We Are Sharing Hope SC is South Carolina’s federally designated organ and tissue recovery service. It provides organ and tissue donor services to more than 80 hospitals throughout the state.

A We Are Sharing Hope SC family support counselor was assigned to Jennifer and her family. That person worked with Emrath and MUSC’s multidisiplinary care team of nurses, medical specialists, technicians and social workers to answer questions and serve as a resource for the family. More importantly, she helped Jennifer make informed decisions about Alex.

On the second day, Jennifer completed the paperwork to initiate the organ and tissue donation process that would make Alex a donor hero to three waiting recipients. Alex’s heart was donated to a pediatric patient in Ohio and his kidneys went to two adult patients in North Carolina. Alex also made history as the children's hospital's first organ and tissue donor since the facility opened its doors on Feb. 22.

To help Jennifer and her family begin the grieving process, MUSC Children’s Health teams provided compassionate support to them. At times like this, it is the role of Child Life Services, Pastoral Care Services and the Palliative Care team to work with We Are Sharing Hope SC staff to help family members begin to cope with the loss of their loved ones, providing grief counseling and offering ideas such as creating special personal memory items like footprints and hand molds or keeping locks of hair, to memorialize them.

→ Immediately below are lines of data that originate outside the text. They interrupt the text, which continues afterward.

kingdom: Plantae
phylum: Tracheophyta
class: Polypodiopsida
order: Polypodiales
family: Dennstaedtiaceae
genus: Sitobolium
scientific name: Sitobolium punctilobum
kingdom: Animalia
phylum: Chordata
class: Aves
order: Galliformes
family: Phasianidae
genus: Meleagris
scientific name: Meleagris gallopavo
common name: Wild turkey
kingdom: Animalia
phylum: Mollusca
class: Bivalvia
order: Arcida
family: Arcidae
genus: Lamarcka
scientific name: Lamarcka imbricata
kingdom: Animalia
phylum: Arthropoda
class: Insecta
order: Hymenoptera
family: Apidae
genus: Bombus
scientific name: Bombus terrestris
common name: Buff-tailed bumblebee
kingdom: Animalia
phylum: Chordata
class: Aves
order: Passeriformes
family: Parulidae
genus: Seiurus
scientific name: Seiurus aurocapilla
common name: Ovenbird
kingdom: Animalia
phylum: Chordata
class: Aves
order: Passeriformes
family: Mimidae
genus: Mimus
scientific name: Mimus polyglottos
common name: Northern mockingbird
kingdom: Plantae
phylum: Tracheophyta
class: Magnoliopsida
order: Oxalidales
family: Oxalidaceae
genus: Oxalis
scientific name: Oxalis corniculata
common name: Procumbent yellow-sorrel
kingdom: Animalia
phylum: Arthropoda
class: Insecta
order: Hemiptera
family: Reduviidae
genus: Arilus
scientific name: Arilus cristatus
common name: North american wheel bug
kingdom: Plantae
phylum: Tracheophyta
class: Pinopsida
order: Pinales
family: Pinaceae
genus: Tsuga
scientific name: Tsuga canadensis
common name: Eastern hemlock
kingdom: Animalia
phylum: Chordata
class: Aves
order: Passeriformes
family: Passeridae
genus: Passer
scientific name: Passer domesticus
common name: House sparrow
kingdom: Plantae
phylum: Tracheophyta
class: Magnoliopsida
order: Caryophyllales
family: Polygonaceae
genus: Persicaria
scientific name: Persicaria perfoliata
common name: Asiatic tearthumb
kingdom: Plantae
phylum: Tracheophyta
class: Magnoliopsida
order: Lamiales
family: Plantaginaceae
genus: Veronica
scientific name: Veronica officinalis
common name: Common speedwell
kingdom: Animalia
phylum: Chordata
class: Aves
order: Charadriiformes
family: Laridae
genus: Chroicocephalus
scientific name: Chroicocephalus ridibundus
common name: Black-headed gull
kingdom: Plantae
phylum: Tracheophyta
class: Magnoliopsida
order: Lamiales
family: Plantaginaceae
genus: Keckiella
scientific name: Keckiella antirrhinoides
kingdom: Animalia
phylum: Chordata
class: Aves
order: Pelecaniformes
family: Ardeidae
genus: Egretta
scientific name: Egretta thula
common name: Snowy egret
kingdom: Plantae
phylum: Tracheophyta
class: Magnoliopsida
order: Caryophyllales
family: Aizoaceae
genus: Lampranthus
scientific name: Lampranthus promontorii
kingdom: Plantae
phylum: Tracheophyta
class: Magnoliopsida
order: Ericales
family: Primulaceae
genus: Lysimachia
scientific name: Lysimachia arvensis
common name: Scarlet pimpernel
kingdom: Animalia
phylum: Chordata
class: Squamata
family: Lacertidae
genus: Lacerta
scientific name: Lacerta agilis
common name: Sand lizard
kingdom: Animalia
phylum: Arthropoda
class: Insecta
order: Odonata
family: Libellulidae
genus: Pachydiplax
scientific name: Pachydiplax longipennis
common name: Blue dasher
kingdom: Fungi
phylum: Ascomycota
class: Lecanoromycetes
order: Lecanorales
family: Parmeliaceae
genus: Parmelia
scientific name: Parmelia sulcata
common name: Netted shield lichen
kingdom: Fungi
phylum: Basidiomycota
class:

According to Emrath, the children's hospital has also established a new bereavement team whereby a child life specialist checks in on families every few months. The feedback from families so far is that the service is valuable and most appreciated.

“Unfortunately, we see this more than we ever want to in the hospital,” said Emrath. “I wish every child that comes into our unit got better, and I could make them better. But we can’t. This is something that we can do for patient families that I think they’ll really appreciate and remember.”

Jennifer Young and son Brice Young following the Sept. 12 memorial bike ride with friends honoring Alex Young.
Jennifer Young and son Brice Young following the Sept. 12 memorial bike ride with friends honoring Alex Young.

Jennifer still struggles with the pain of loss. “I’ve got to focus on the good and not the bad,” she said, reflecting on the past six months. “It’s still very hard for me.”

On Sept. 12, several of Jennifer’s friends organized a memorial bike ride in honor of Alex. They named it #foreverahero. Nearly 55 motorcycle participants rode to five different Lowcountry establishments in the Ladson, Goose Creek, Ridgeville and Eutawville areas – riding about 100 miles in all. They gathered donated items, held an auction and collected proceeds and donations to help to pay for Alex’s funeral expenses.

The group plans an even larger bike ride event in 2021 around Alex’s birthday. They plan to team up with the children's hospital's ICU team, We Are Sharing Hope SC and others in the community to host an organ and tissue donor registration drive, with proceeds going to the organ procurement organization.

For now, Jennifer focuses on Bryce and her family and managing her way through this tough and personal family loss. She hopes Alex’s legacy will live on in the people and families whose lives were changed through organ donation.

“I believe Alex was put on this Earth to save people. And he has,” she said.